● Exercise prompt
Give only the number of lines in the records below that contain the word "property".

Stored data
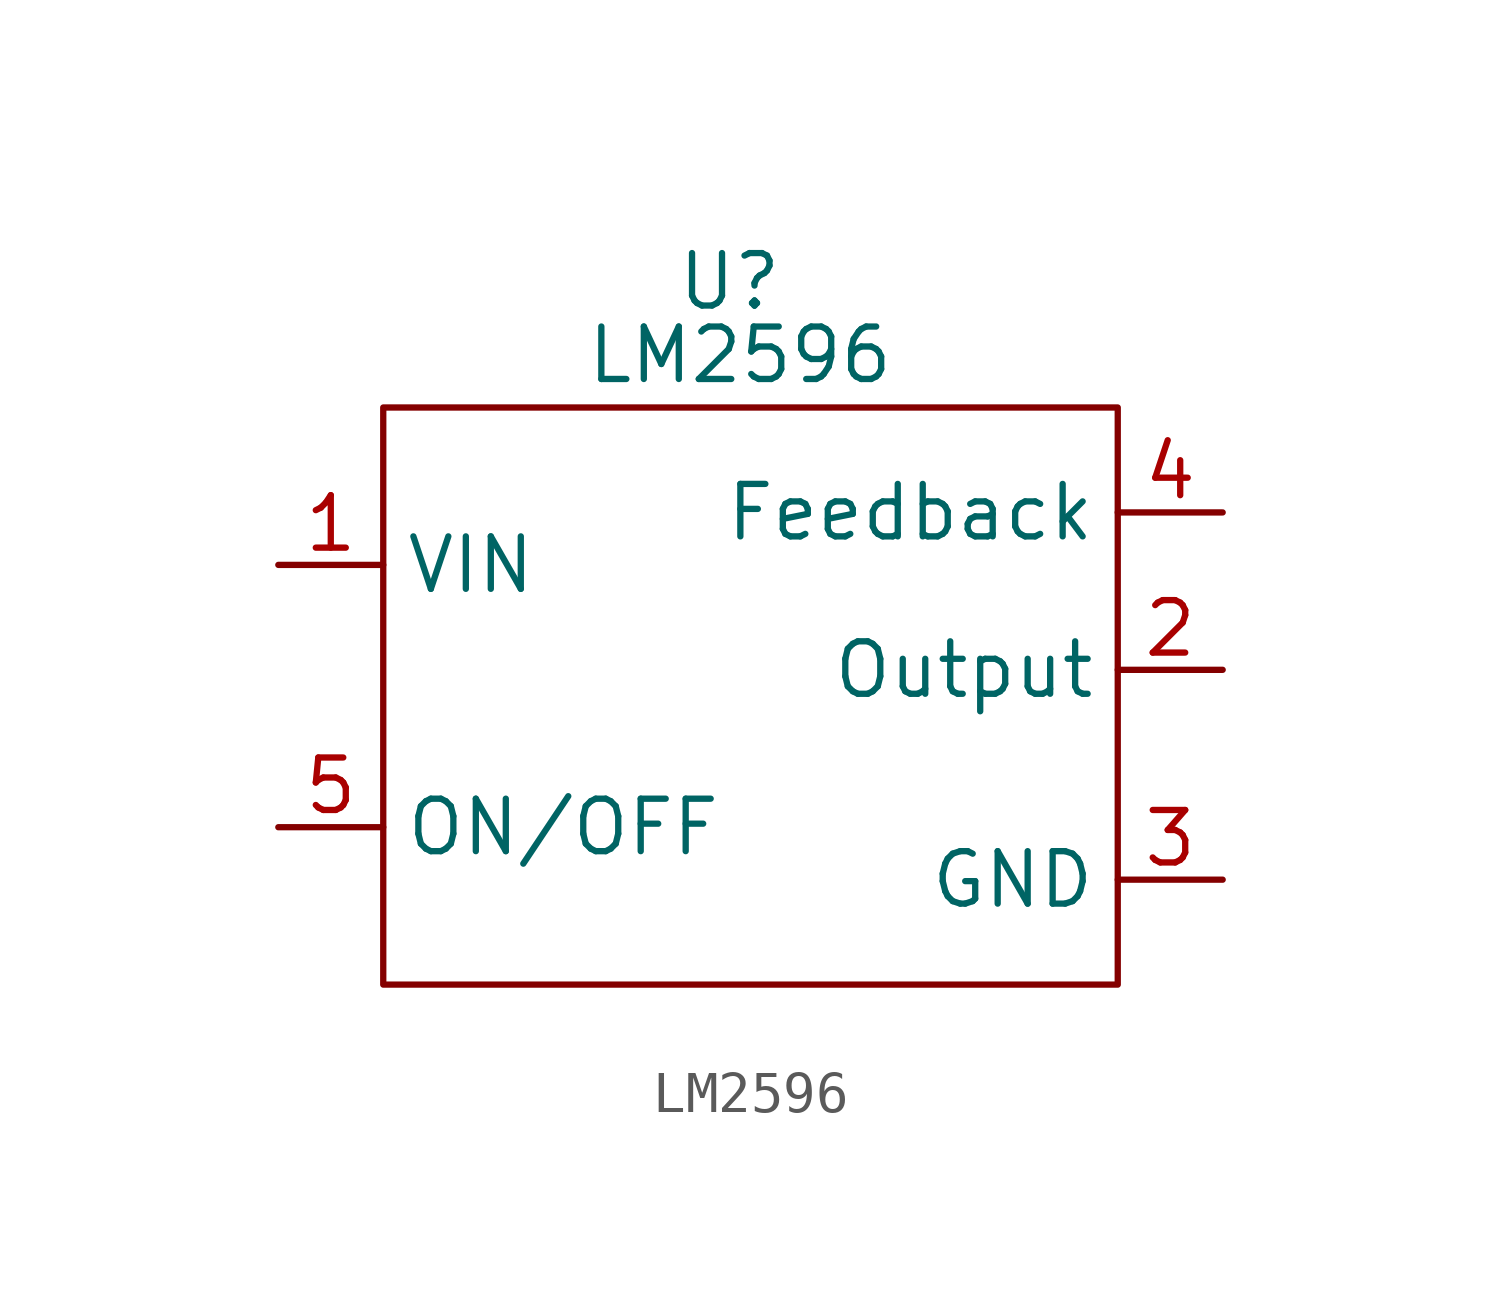
<source format=kicad_sym>
(kicad_symbol_lib
  (version 20231120)
  (generator "kicad_symbol_editor")
  (generator_version "8.0")
  (symbol "LM2596"
    (property "Reference" "U"
      (at 0.762 13.208 0)
      (effects (font (size 1.27 1.27))))
    (property "Value" "LM2596"
      (at 1.016 11.43 0)
      (effects (font (size 1.27 1.27))))
    (symbol "LM2596_0_1"
      (rectangle (start -7.62 10.16) (end 10.16 -3.81) (stroke (width 0) (type default)) (fill (type none))))
    (symbol "LM2596_1_1"
      (pin power_in line (at -10.16 6.35 0) (length 2.54) (name "VIN" (effects (font (size 1.27 1.27)))) (number "1" (effects (font (size 1.27 1.27)))))
      (pin power_out line (at 12.7 3.81 180) (length 2.54) (name "Output" (effects (font (size 1.27 1.27)))) (number "2" (effects (font (size 1.27 1.27)))))
      (pin power_in line (at 12.7 -1.27 180) (length 2.54) (name "GND" (effects (font (size 1.27 1.27)))) (number "3" (effects (font (size 1.27 1.27)))))
      (pin input line (at 12.7 7.62 180) (length 2.54) (name "Feedback" (effects (font (size 1.27 1.27)))) (number "4" (effects (font (size 1.27 1.27)))))
      (pin input line (at -10.16 0 0) (length 2.54) (name "ON/OFF" (effects (font (size 1.27 1.27)))) (number "5" (effects (font (size 1.27 1.27))))))))
</source>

● Output for this exercise
2